The seer went to the body, knelt down, and placed his hand against the queen’s cheek. “I am sorry, Briseis,” he murmured. ‘ ‘We saw but did not see… So blind… I should have seen this; I should have prevented it. A royal death… I thought… the High King’s…”He shook his head wearily. “I did not think there would be others. I was asleep… too long, too long.” Charis, standing near, began to sob.
He stiffened and turned abruptly, taking Charis by the shoulders. “No, Charis, there is no time for tears now.”
“I do not understand,” she cried. “I was picking flowers… I heard… I found her…” Her chin began to quiver.
“I know. But you must not think of yourself just now. There are others to tend to. We will mourn later; now there is work to do. I need you to help me with the wounded.”
She sniffed and wiped at her eyes, and together they began surveying the horrid scene, searching among the bodies, separating the living from the dead and administering what little aid they could.
Charis worked without thought, senses numb, her hands and feet moving to Annubi’s direction. She helped bind wounds and set broken bones-pulling here, holding there, lifting, tugging, wrapping, tying as Annubi instructed her. They were still so engaged when they heard the sound of horses on the road ahead.
“Hide yourself!” Annubi hissed.
Charis stood unmoving. The seer took her arm and spun her around. “Under the carriage. Quickly!”
At that moment a chariot flashed into view. Avallach, bleeding from wounds to his shoulder and chest, lit from the chariot and came toward them. Charis ran to him, throwing her arms around him. “Father, are you all right?”
Avallach disentangled himself and moved slowly to the queen’s carriage, stood a moment looking down, then knelt and gathered up the body of his wife. He carried his queen to the shaded place beneath the tree where they had been asleep before the attack; he lay her down gently and folded her hands over her breast.
Charis came to stand beside Mm and reached for his hand. “She came back for you,” said Avallach without looking at her. “She was safe but came back to find you.” He pulled his hand away.
Kian rode in just then with the remains of Avallach’s entourage-fewer than half the troop that had left Sarras. The king turned quickly and began shouting orders, saying, “We will ride on to Seithenin’s. I want to reach his palace by nightfall.” He turned to his seer. “Annubi, bring the princes. I want to see them now.”
Shallow graves were scratched in the dust, and the dead buried where they had fallen. The body of the queen was covered and placed in her carriage. Charis was made to ride alone with the body. Annubi, thinking this a harsh and unnecessary punishment, tried to intervene. “Sire,” he offered, “allow me to keep the child with me. You need have no thought for her then.”
“She rides with the queen,” declared Avallach firmly.

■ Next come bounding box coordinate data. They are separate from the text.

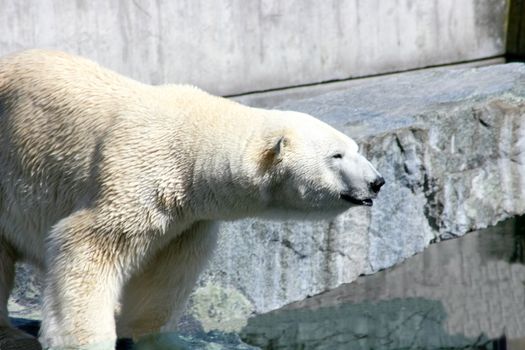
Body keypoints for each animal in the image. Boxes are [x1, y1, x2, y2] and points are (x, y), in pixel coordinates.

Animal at [0, 50, 384, 348]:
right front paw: (86, 339)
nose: (377, 182)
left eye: (355, 148)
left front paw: (152, 335)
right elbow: (86, 248)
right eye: (336, 155)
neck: (192, 150)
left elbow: (165, 276)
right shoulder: (133, 178)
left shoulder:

By late afternoon, the king’s party was moving again. As the coaches rolled away Charis looked back: a morbid tranquillity had claimed the scene, with bare earth mounds scattered alongside the road and among the trees, and the corpses of horses, already swarming with flies, bearing mute witness to the atrocity that had taken place.

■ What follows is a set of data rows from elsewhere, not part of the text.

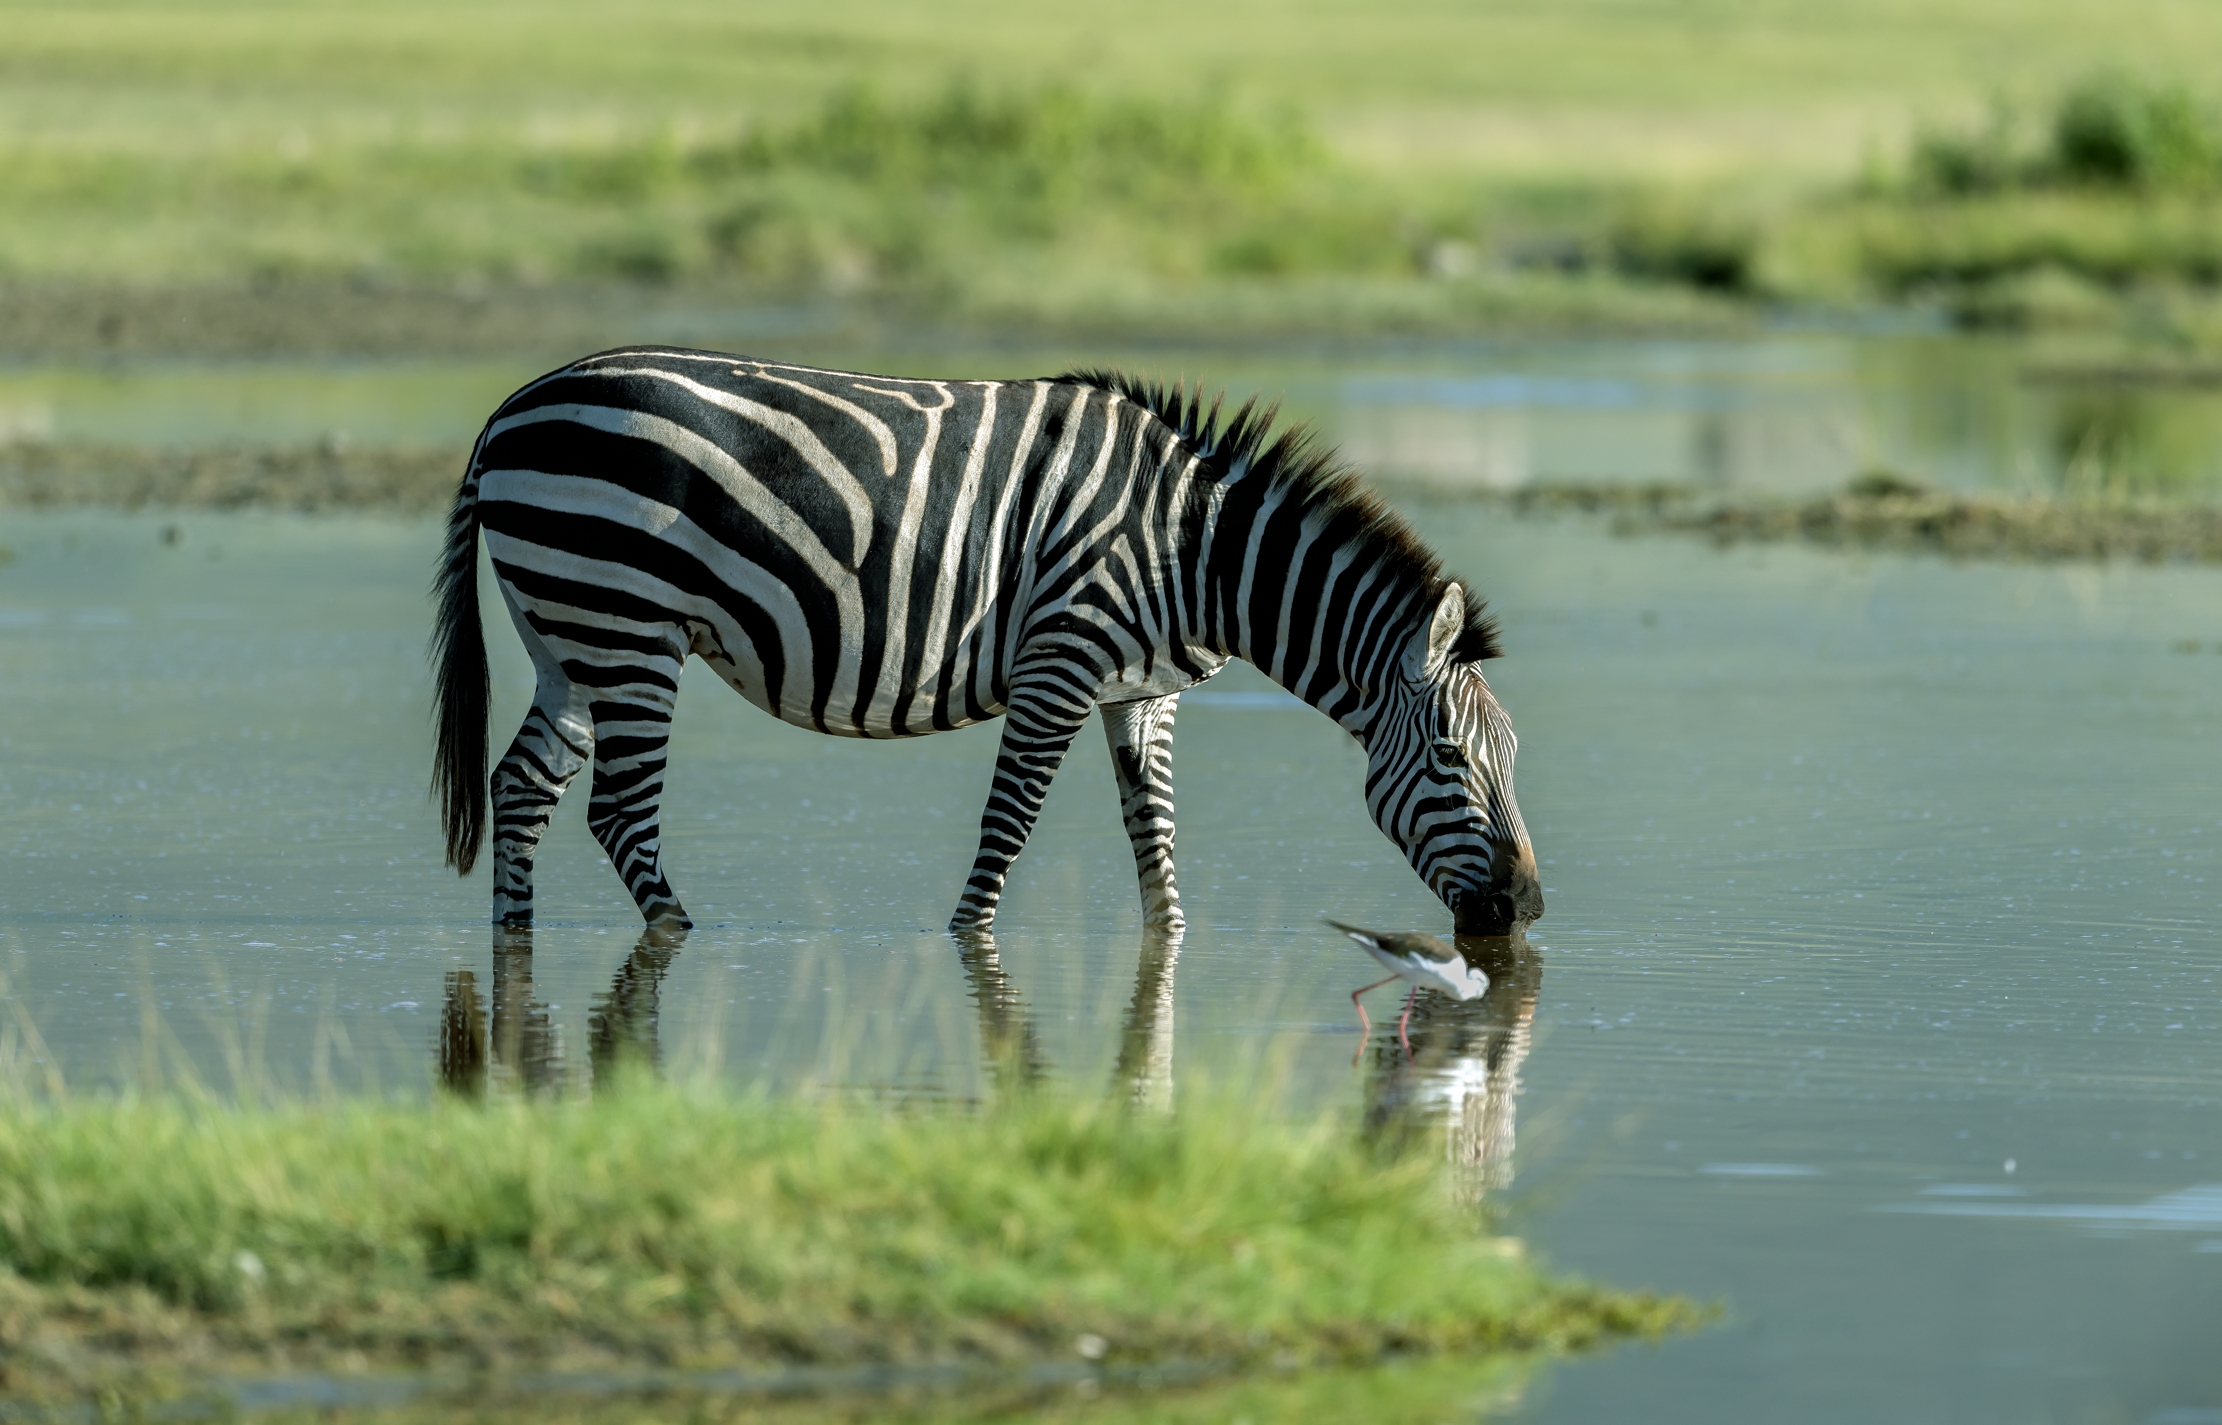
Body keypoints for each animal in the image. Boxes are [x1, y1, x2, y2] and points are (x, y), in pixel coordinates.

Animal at [429, 348, 1544, 936]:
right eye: (1450, 757)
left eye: (1512, 757)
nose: (1526, 907)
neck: (1200, 553)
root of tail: (512, 405)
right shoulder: (1063, 660)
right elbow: (1006, 827)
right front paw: (970, 951)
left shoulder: (1143, 695)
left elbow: (1156, 849)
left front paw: (1166, 962)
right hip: (628, 625)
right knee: (618, 813)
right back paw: (680, 937)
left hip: (568, 633)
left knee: (523, 786)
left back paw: (515, 942)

They reached Seithenin’s palace in the dead of night. The gates had long since been closed but were hastily reopened when it was learned who waited out on the road. Seithenin, barefoot and dressed in his night robe, met them in the forecourt of his many-hailed palace. He greeted Avallach and, after a brief consultation, sent his seneschals scurrying back into the palace. Magi appeared a few minutes later and the body of the queen was consigned to their care. “Go with them, Annubi,” Avallach ordered, and followed Seithenin into the palace.
“I will come to you later,” Annubi told Charis. “Eat something if you can.”
Charis nodded sadly. The stewards came for the others and conducted them to sleeping quarters. Charis and her brothers were given rooms in the royal chambers-Charis alone, the princes in rooms of their own.
Bare to the waist, Avallach sat on a stool while a Mage worked over him, cleaning his wounds with an aromatic salve and wrapping them in new bandages. Seithenin sat opposite, his expression fierce but his eyes coolly remote as he listened to Avallach’s recitation of the tragic events of that afternoon.